Problem set:
1. In the article on Britain's food waste problem, name every type of business that The Felix Project collects surplus food from.
2. Carry on the article about Britain's food waste problem from its final sentence.

── Passage provided ──

Fixing Britain’s “crazy” food waste problem can help halt the rise in the number of people going hungry during the cost of living crisis, a charity leader has said.
Justin Byam Shaw, founder of the food surplus charity The Felix Project, called on the industry to step up efforts to stop so much produce getting thrown in landfill or burned.
The Felix Project picks up surplus food from restaurants, caterers and manufacturers and gives it to hundreds of food banks, care homes and school projects – delivering 30 million meals across London last year.
The entrepreneur said the charity wanted to do even more because food poverty was “getting worse”, as a rising number of people skip meals to pay their soaring bills.
“It’s bad and obviously it’s getting worse,” Mr Byam Shaw told the Money Maze Podcast. “There’s been big food price inflation this year, and yet food sales have dropped. So that tells me not only are people trading down, but people are going without.”
He said: “We’re hearing this anecdotally a lot from the thousand charities and schools that we supply to. So this is going to get a lot worse this Christmas.”

───
── Material shown ──

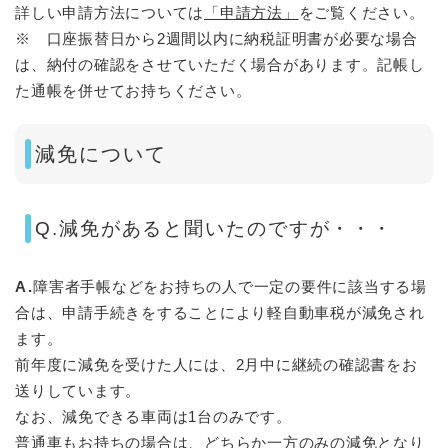
詳しい申請方法については
「申請方法」
をご覧ください。
※ 口座振替日から2週間以内に納税証明書が必要な場合
は、納付の確認をさせていただく場合があります。記帳し
た通帳を併せてお持ちください。
減免について
Q.減免があると聞いたのですが・・・
A.
障害者手帳などをお持ちの人で一定の要件に該当する場
合は、申請手続きをすることにより軽自動車税が減免され
ます。
前年度に減免を受けた人には、2月中に継続の確認書をお
送りしています。
なお、減免できる車両は1台のみです。
普通車もお持ちの場合は、どちらか一方のみの減免となり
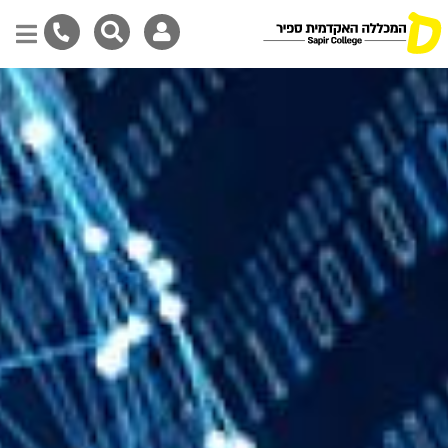
דילוג
לתוכן
המרכזי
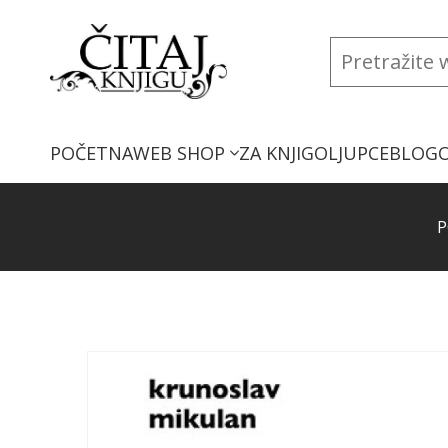
POČETNA
WEB SHOP
ZA KNJIGOLJUPCE
BLOG
P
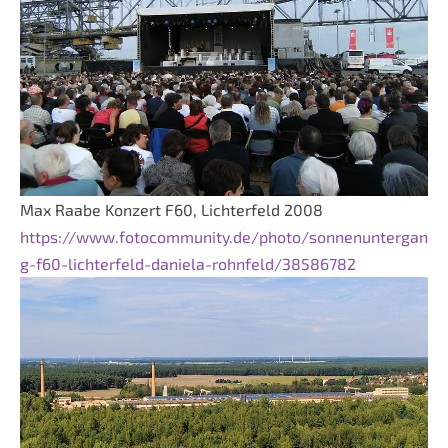
Max Raabe Konzert F60, Lichterfeld 2008
https://www.fotocommunity.de/photo/sonnenuntergan
g-f60-lichterfeld-daniela-rohnfeld/38586782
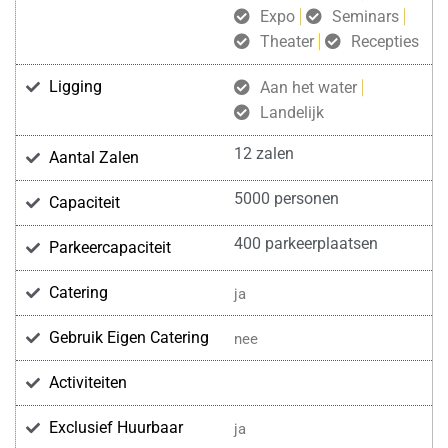
Expo
Seminars
Theater
Recepties
Ligging
Aan het water
Landelijk
12 zalen
Aantal Zalen
5000 personen
Capaciteit
400 parkeerplaatsen
Parkeercapaciteit
Catering
ja
Gebruik Eigen Catering
nee
Activiteiten
Exclusief Huurbaar
ja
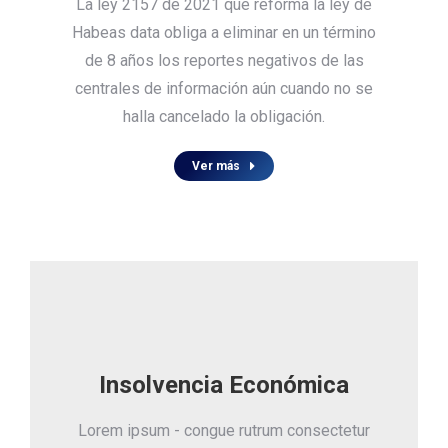
La ley 2157 de 2021 que reforma la ley de
Habeas data obliga a eliminar en un término
de 8 años los reportes negativos de las
centrales de información aún cuando no se
halla cancelado la obligación.
Ver más
Insolvencia Económica
Lorem ipsum - congue rutrum consectetur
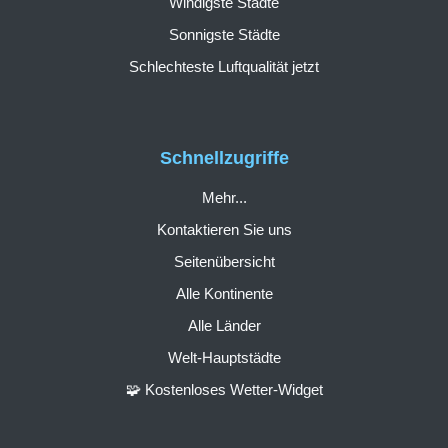
Windigste Städte
Sonnigste Städte
Schlechteste Luftqualität jetzt
Schnellzugriffe
Mehr...
Kontaktieren Sie uns
Seitenübersicht
Alle Kontinente
Alle Länder
Welt-Hauptstädte
🧩 Kostenloses Wetter-Widget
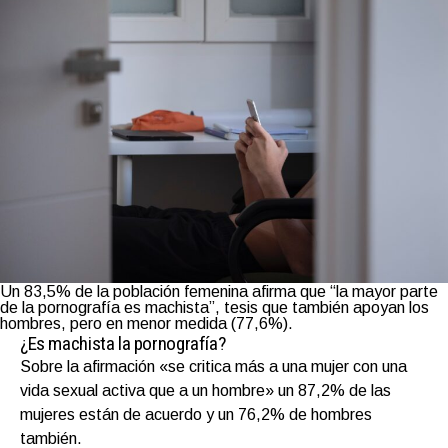
Un 83,5% de la población femenina afirma que “la mayor parte
de la pornografía es machista”, tesis que también apoyan los
hombres, pero en menor medida (77,6%).
¿Es machista la pornografía?
Sobre la afirmación «se critica más a una mujer con una
vida sexual activa que a un hombre» un 87,2% de las
mujeres están de acuerdo y un 76,2% de hombres
también.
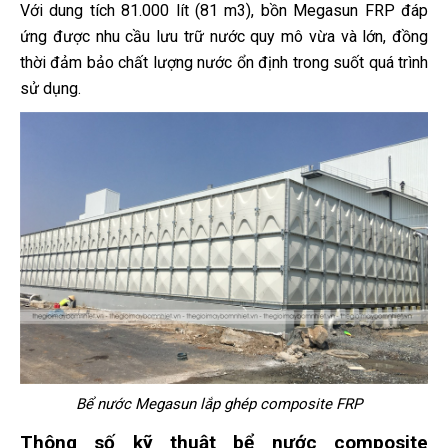
Với dung tích 81.000 lít (81 m3), bồn Megasun FRP đáp
ứng được nhu cầu lưu trữ nước quy mô vừa và lớn, đồng
thời đảm bảo chất lượng nước ổn định trong suốt quá trình
sử dụng.
Bể nước Megasun lắp ghép composite FRP
Thông số kỹ thuật bể nước composite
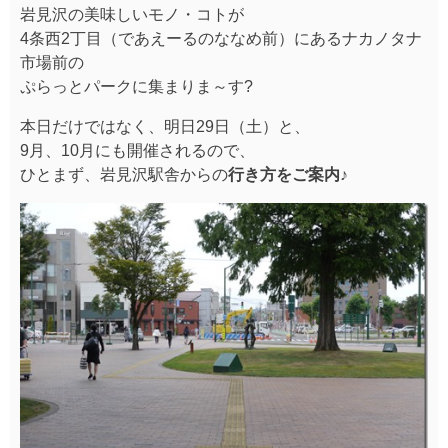
岩見沢の美味しいモノ・コトが
4条西2丁目（であえーるのななめ前）にあるナカノタナ
市場前の
ぷらっとパークに集まりま～す?
本日だけではなく、明日29日（土）と、
9月、10月にも開催されるので、
ひとまず、岩見沢駅舎からの
行き方をご案内♪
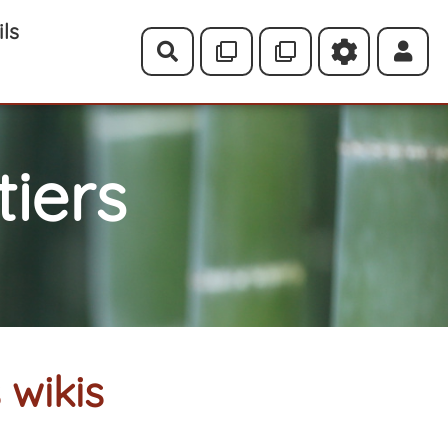
ils
Rechercher
iers
 wikis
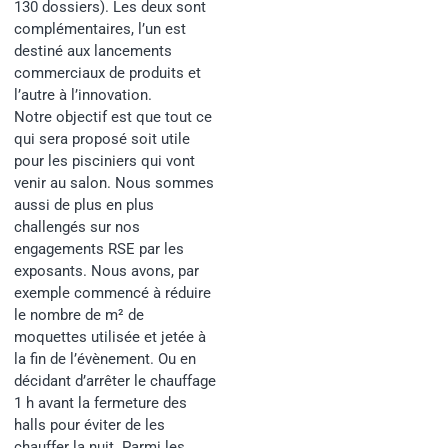
130 dossiers). Les deux sont
complémentaires, l’un est
destiné aux lancements
commerciaux de produits et
l’autre à l’innovation.
Notre objectif est que tout ce
qui sera proposé soit utile
pour les pisciniers qui vont
venir au salon. Nous sommes
aussi de plus en plus
challengés sur nos
engagements RSE par les
exposants. Nous avons, par
exemple commencé à réduire
le nombre de m² de
moquettes utilisée et jetée à
la fin de l’évènement. Ou en
décidant d’arrêter le chauffage
1 h avant la fermeture des
halls pour éviter de les
chauffer la nuit. Parmi les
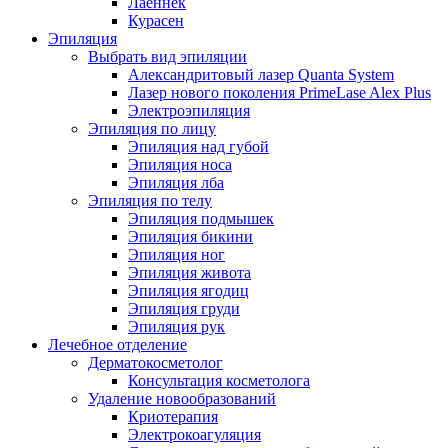
Лаеннек
Курасен
Эпиляция
Выбрать вид эпиляции
Александритовый лазер Quanta System
Лазер нового поколения PrimeLase Alex Plus
Электроэпиляция
Эпиляция по лицу
Эпиляция над губой
Эпиляция носа
Эпиляция лба
Эпиляция по телу
Эпиляция подмышек
Эпиляция бикини
Эпиляция ног
Эпиляция живота
Эпиляция ягодиц
Эпиляция груди
Эпиляция рук
Лечебное отделение
Дерматокосметолог
Консультация косметолога
Удаление новообразований
Криотерапия
Электрокоагуляция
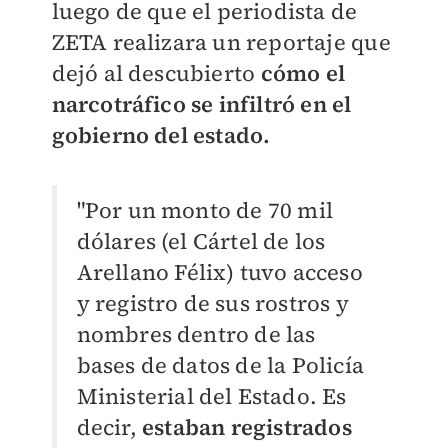
luego de que el periodista de
ZETA realizara un reportaje que
dejó al descubierto
cómo el
narcotráfico se infiltró en el
gobierno del estado.
"Por un monto de 70 mil
dólares (el Cártel de los
Arellano Félix) tuvo acceso
y registro de sus rostros y
nombres dentro de las
bases de datos de la Policía
Ministerial del Estado. Es
decir,
estaban registrados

───

Results of the tasks:
1. Restaurants, caterers and manufacturers.

2.
Some 2.9 million tonnes of produce is wasted by the food industry each year, according to 2021 analysis by the Waste and Resources Action Programme (WRAP) organisation.
Despite increasing amounts going to groups like The Felix Project and FareShare in recent years, only 7 per cent of edible, surplus food in the UK supply chain gets redistributed by charities.
“That means 93 per cent ending up in landfill, getting burnt or in anaerobic digestion plants, which becomes fertiliser for crops rather than feeding people. And that is wrong economically, wrong socially, wrong environmentally,” said Mr Byam Sham.
He added: “It is completely crazy and it has to change. There are some food companies that are taking this seriously, measuring their waste and trying to do something about it, and others, frankly too many, that are not.”
Mr Byam Shaw, who is a shareholder in The Independent, said there was still a “massive mismatch in supply and demand” when comes to the UK’s food chain.
He pointed to the voluntary Courtauld Commitment 2030, which has seen hundreds of food companies agree to half the amount they waste by the end of the decade.
“Only 25 per cent of the food sector by value has signed up to that … something has to change in this country and, in fact, globally,” said the entrepreneur.
The Felix Project rescued and redistributed almost 13,000 tonnes of surplus food last year, enough to make more than 30 million meals – up more than 70 per cent since 2020.
But the charity is planning to scale up further by picking up more food from farms. A new farm app allows farmers to let The Felix Project and others know when and where they have surplus produce.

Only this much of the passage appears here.